(Data supplied begins)
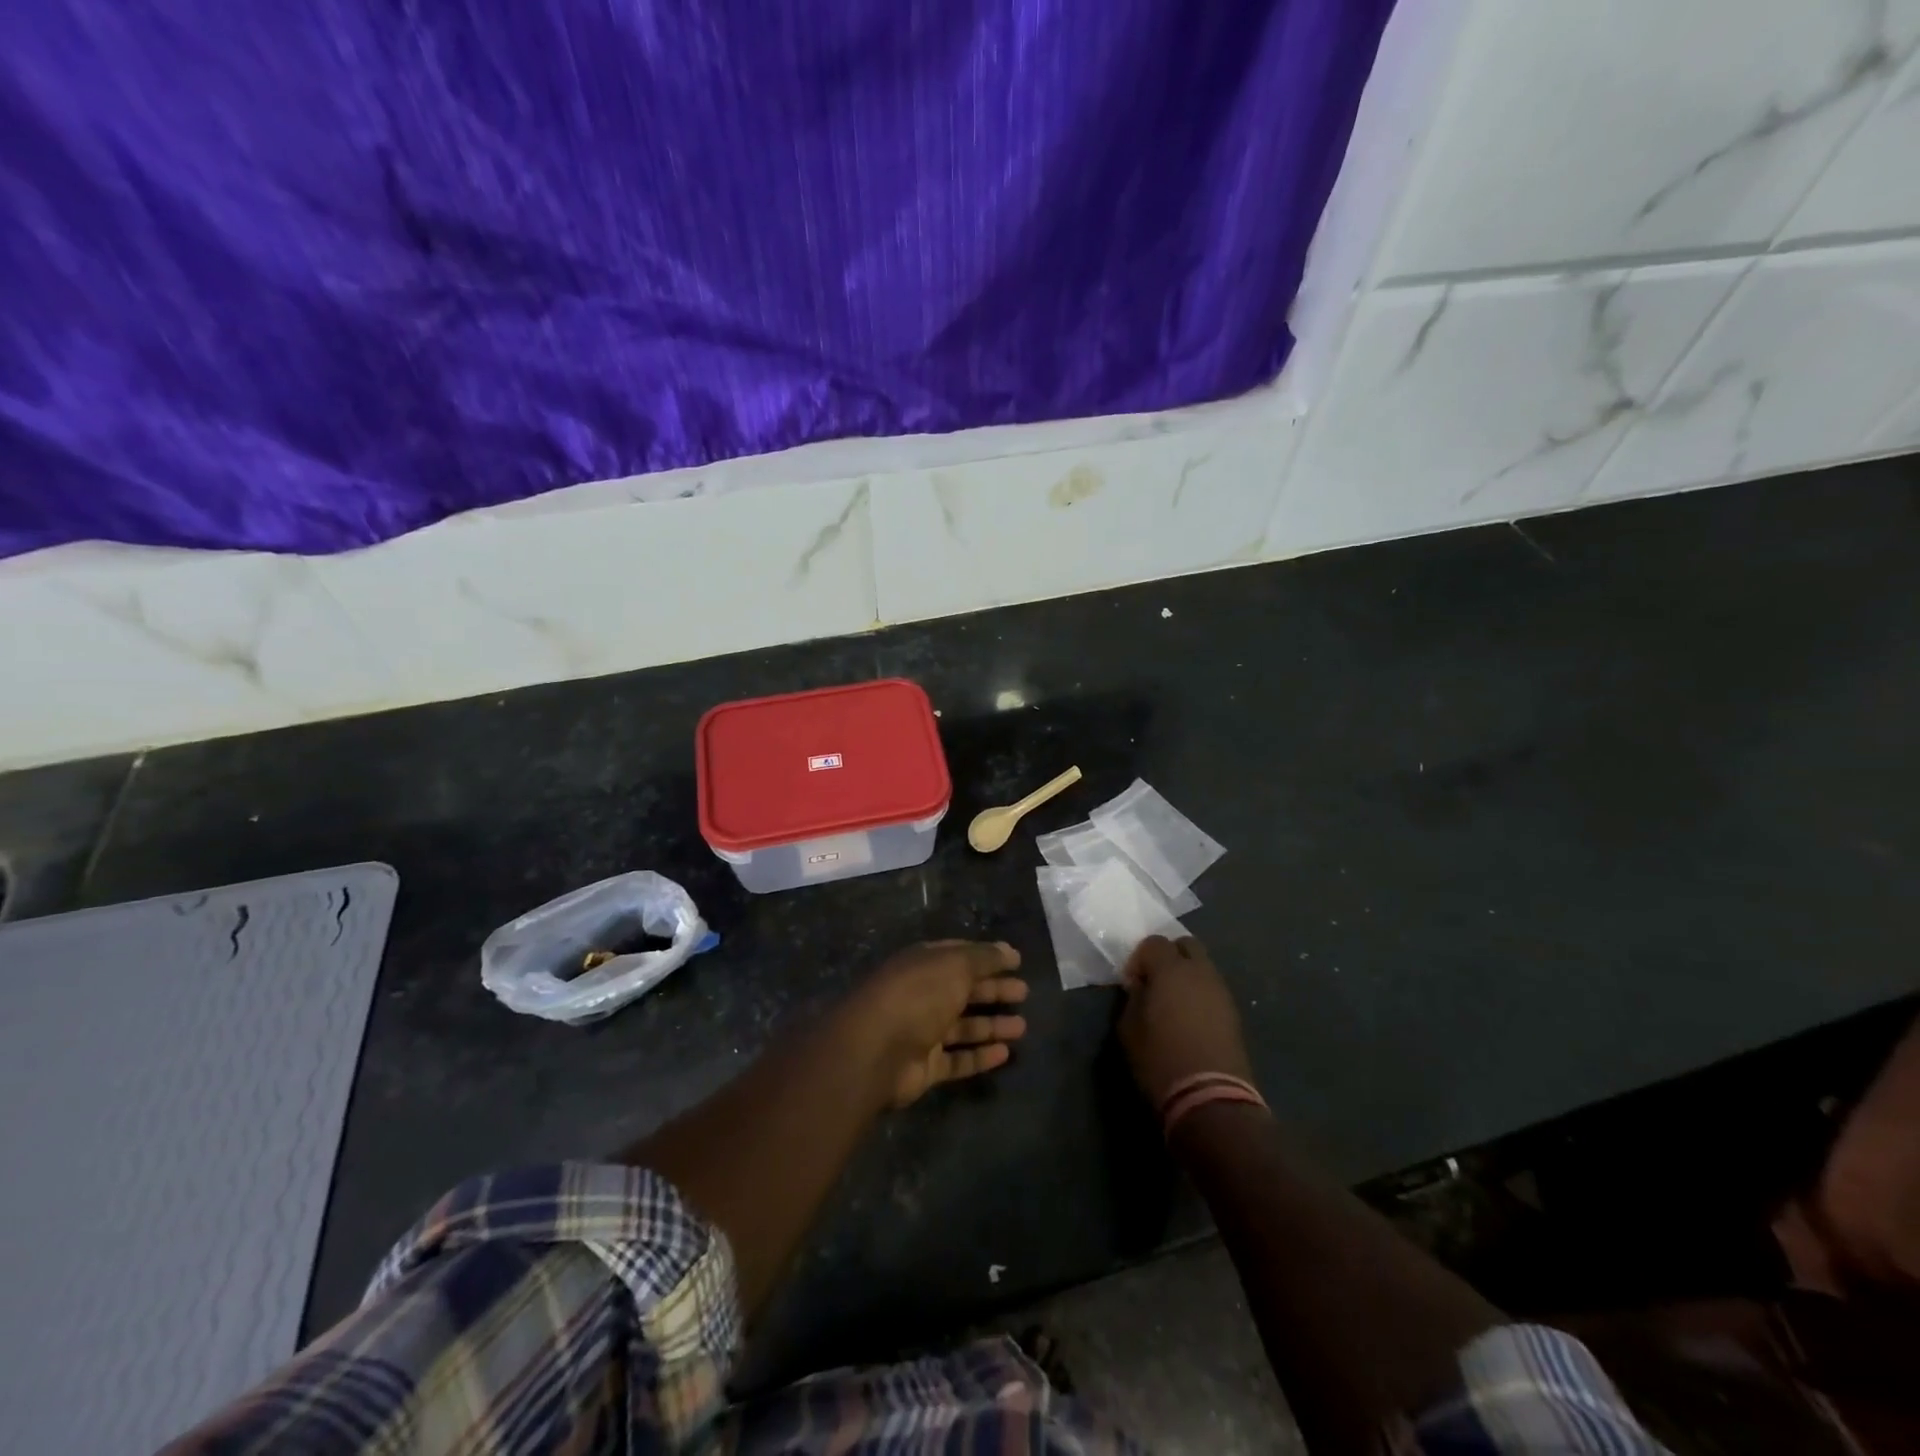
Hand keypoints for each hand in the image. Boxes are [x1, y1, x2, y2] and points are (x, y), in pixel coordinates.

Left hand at [841, 940, 1028, 1106]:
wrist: (875, 1050)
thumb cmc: (918, 995)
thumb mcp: (955, 965)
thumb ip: (984, 957)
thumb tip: (1010, 950)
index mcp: (924, 964)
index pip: (959, 955)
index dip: (987, 957)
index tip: (1016, 962)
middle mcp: (922, 994)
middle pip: (963, 991)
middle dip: (994, 990)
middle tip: (1024, 993)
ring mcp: (922, 1032)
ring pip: (963, 1027)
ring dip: (992, 1026)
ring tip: (1023, 1027)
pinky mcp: (924, 1066)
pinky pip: (957, 1060)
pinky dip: (980, 1057)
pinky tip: (1005, 1054)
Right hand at [1118, 935, 1254, 1108]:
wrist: (1210, 1098)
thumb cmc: (1160, 1060)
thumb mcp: (1129, 1029)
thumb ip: (1133, 998)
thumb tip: (1140, 987)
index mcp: (1170, 970)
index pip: (1153, 942)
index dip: (1139, 958)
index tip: (1132, 982)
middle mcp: (1200, 972)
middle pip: (1185, 945)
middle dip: (1168, 956)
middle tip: (1155, 982)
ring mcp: (1221, 991)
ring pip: (1203, 967)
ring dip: (1186, 975)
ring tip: (1173, 1003)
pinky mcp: (1234, 1013)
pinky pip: (1212, 989)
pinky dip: (1200, 994)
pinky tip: (1190, 1019)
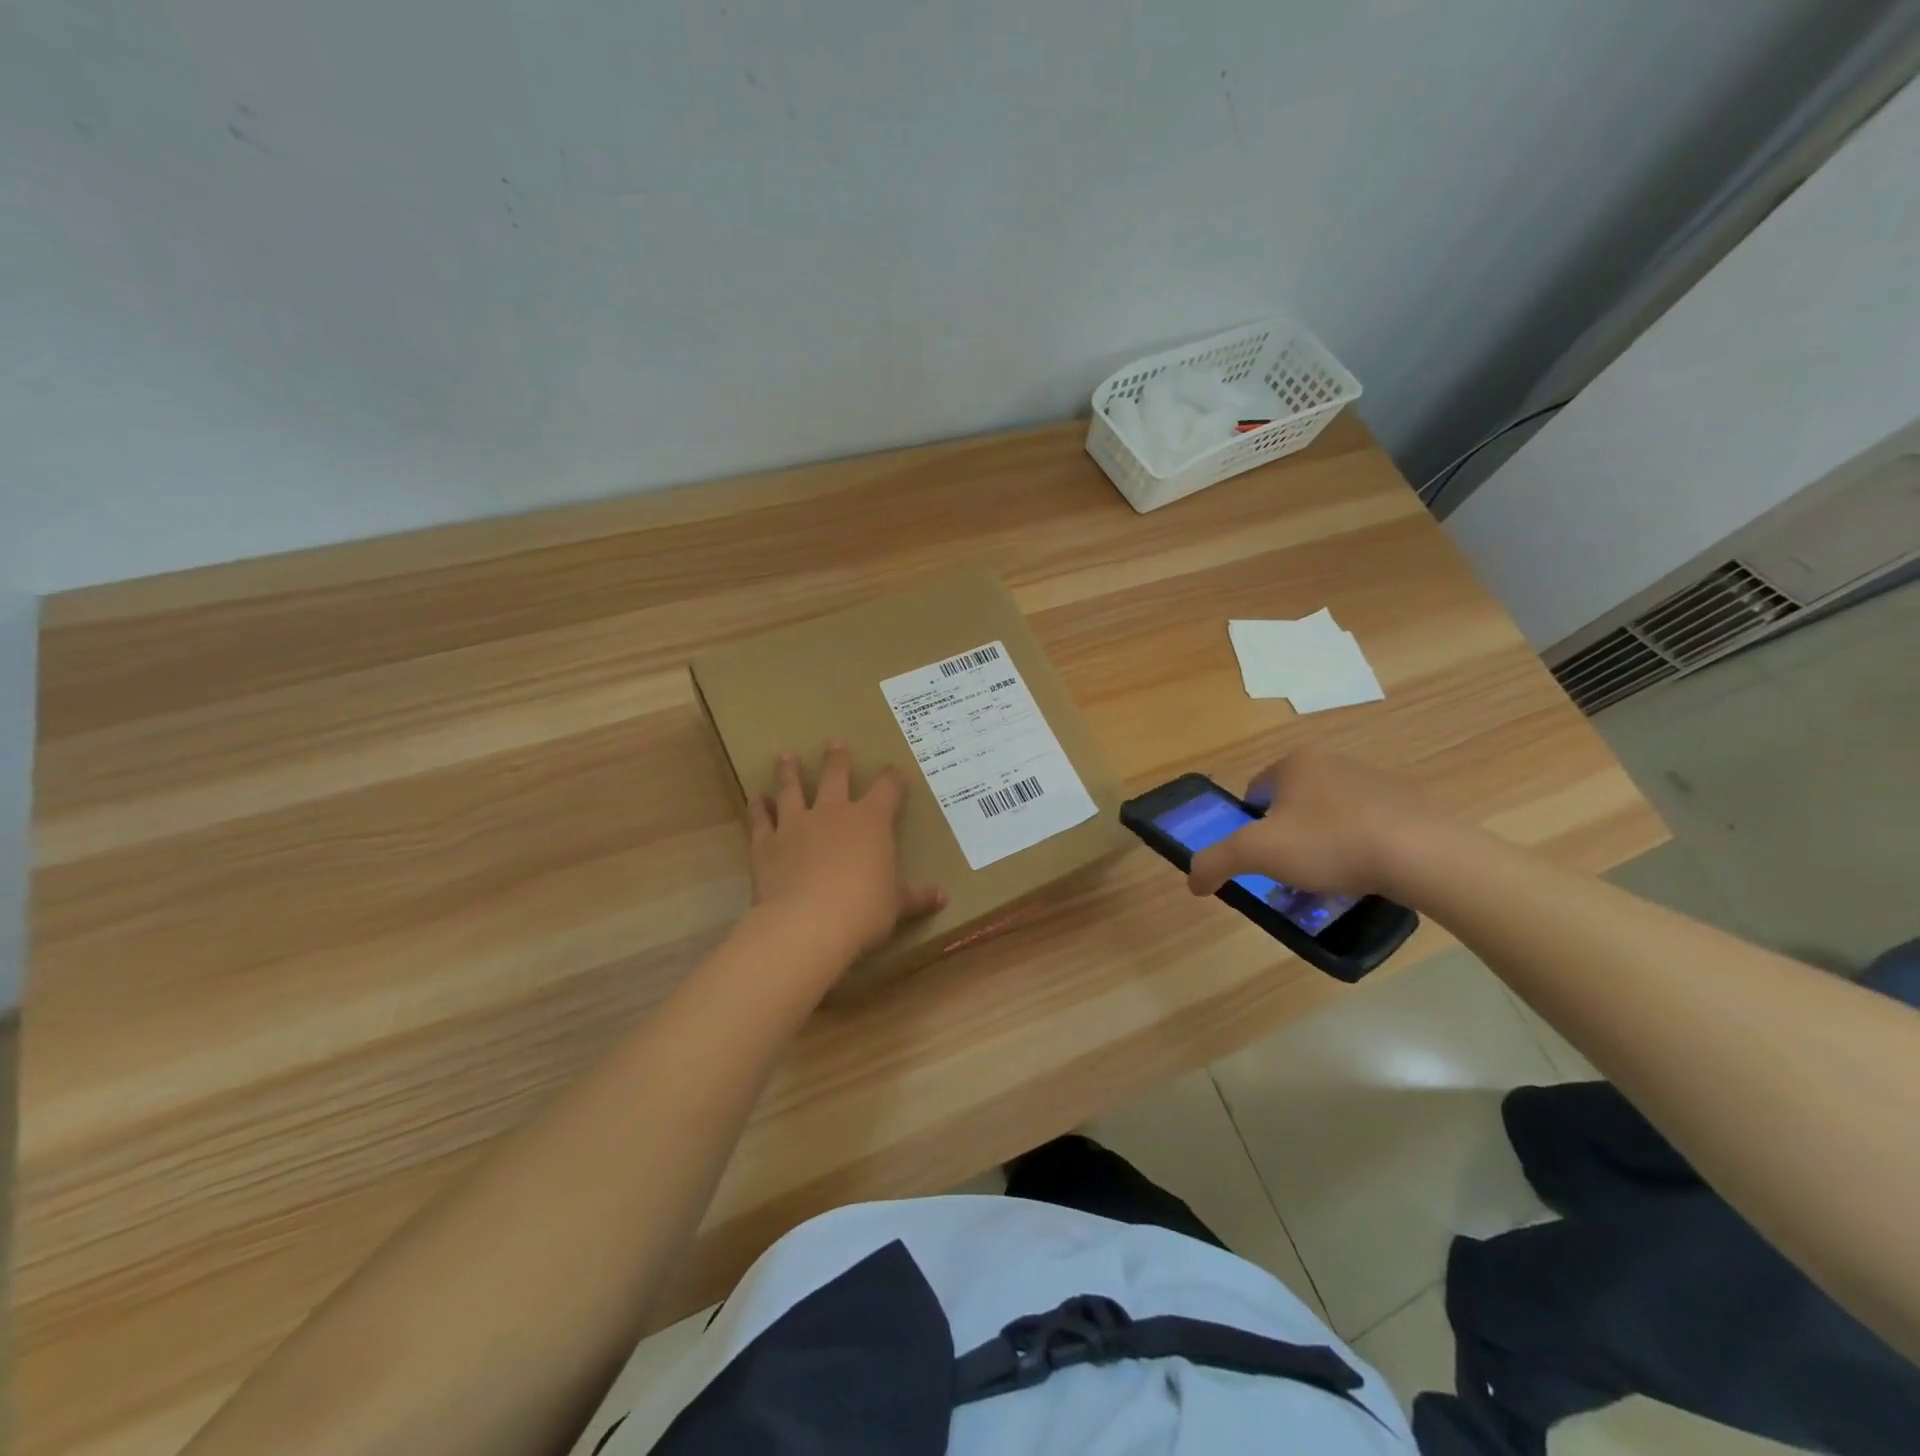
(Data supplied ends)
Action item:
The answer is the entries above, given again exactly, with no pictures among them.

Finished task:
Hand keypoints for each hand in the image. Boxes are [x1, y1, x2, y2] and points are (x, y), in pixel coordinates.

Left hand at [841, 940, 1028, 1106]:
wrist: (875, 1050)
thumb cmc: (918, 995)
thumb mcp: (955, 965)
thumb ip: (984, 957)
thumb tip: (1010, 950)
index mcp: (924, 964)
index pip: (959, 955)
index dip: (987, 957)
index tip: (1016, 962)
middle mcp: (922, 994)
middle pip: (963, 991)
middle dip: (994, 990)
middle tip: (1024, 993)
ring mcp: (922, 1032)
ring pip: (963, 1027)
ring dip: (992, 1026)
ring tip: (1023, 1027)
pinky mcp: (924, 1066)
pinky pip: (957, 1060)
pinky dip: (980, 1057)
pinky tip: (1005, 1054)
Right hand at [1118, 935, 1254, 1108]:
wrist: (1210, 1098)
thumb cmc: (1160, 1060)
thumb mcp: (1129, 1029)
thumb ip: (1133, 998)
thumb tip: (1140, 987)
index mcp: (1170, 970)
index pip: (1153, 942)
index dip: (1139, 958)
index tip: (1132, 982)
middle mcp: (1200, 972)
middle pip: (1185, 945)
middle dip: (1168, 956)
middle tip: (1155, 982)
ring mcp: (1221, 991)
ring pip: (1203, 967)
ring dip: (1186, 975)
ring tip: (1173, 1003)
pinky mcp: (1234, 1013)
pinky pip: (1212, 989)
pinky dip: (1200, 994)
pinky tip: (1190, 1019)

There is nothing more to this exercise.